------ DATA SECTION ------

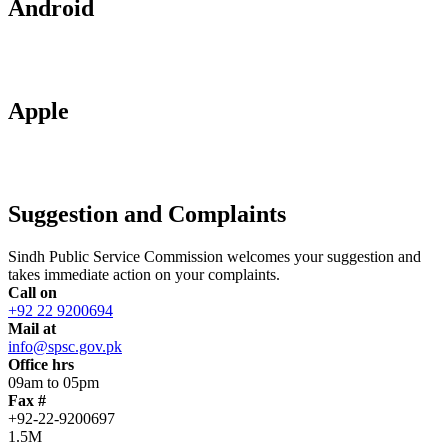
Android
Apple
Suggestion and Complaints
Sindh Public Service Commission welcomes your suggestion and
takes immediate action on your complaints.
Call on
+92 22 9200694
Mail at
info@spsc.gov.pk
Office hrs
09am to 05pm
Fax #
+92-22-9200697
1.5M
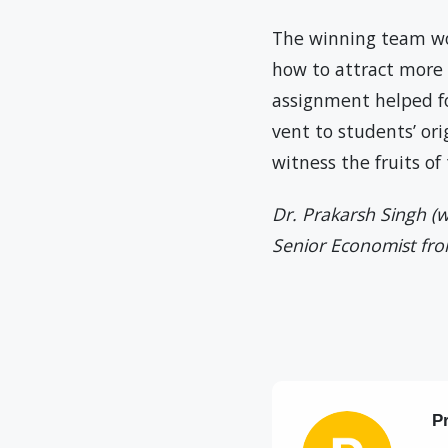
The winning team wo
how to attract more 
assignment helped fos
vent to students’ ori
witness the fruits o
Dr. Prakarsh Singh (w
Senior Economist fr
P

------
------ DATA SECTION ------

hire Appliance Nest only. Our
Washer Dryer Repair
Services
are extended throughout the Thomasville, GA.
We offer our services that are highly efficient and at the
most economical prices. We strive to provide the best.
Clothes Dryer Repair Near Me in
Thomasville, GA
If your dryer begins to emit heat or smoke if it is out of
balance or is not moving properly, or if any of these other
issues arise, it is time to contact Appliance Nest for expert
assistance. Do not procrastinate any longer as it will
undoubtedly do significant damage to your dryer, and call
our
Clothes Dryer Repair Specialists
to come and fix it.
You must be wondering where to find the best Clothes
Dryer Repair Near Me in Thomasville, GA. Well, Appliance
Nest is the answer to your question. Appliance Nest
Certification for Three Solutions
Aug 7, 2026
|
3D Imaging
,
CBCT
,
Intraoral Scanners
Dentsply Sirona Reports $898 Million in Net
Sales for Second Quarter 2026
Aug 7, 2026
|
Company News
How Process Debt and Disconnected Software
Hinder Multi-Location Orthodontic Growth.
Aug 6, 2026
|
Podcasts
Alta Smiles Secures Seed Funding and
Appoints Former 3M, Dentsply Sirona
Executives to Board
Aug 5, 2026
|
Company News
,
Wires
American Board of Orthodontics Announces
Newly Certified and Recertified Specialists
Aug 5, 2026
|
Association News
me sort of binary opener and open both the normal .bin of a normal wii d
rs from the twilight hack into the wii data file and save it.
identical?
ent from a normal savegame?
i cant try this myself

------
------ DATA SECTION ------

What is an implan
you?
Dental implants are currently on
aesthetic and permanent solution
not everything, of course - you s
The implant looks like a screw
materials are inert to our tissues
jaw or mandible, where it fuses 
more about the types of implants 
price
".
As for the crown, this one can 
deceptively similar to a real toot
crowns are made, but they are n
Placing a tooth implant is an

------

PROBLEM.
Rewrite the stretch from the line containing "What is an implan" through the line containing "Placing a tooth implant is an", changing "screw" to "bolt" and leaving everything else as it is.

ANSWER.
What is an implan
you?
Dental implants are currently on
aesthetic and permanent solution
not everything, of course - you s
The implant looks like a bolt
materials are inert to our tissues
jaw or mandible, where it fuses 
more about the types of implants 
price
".
As for the crown, this one can 
deceptively similar to a real toot
crowns are made, but they are n
Placing a tooth implant is an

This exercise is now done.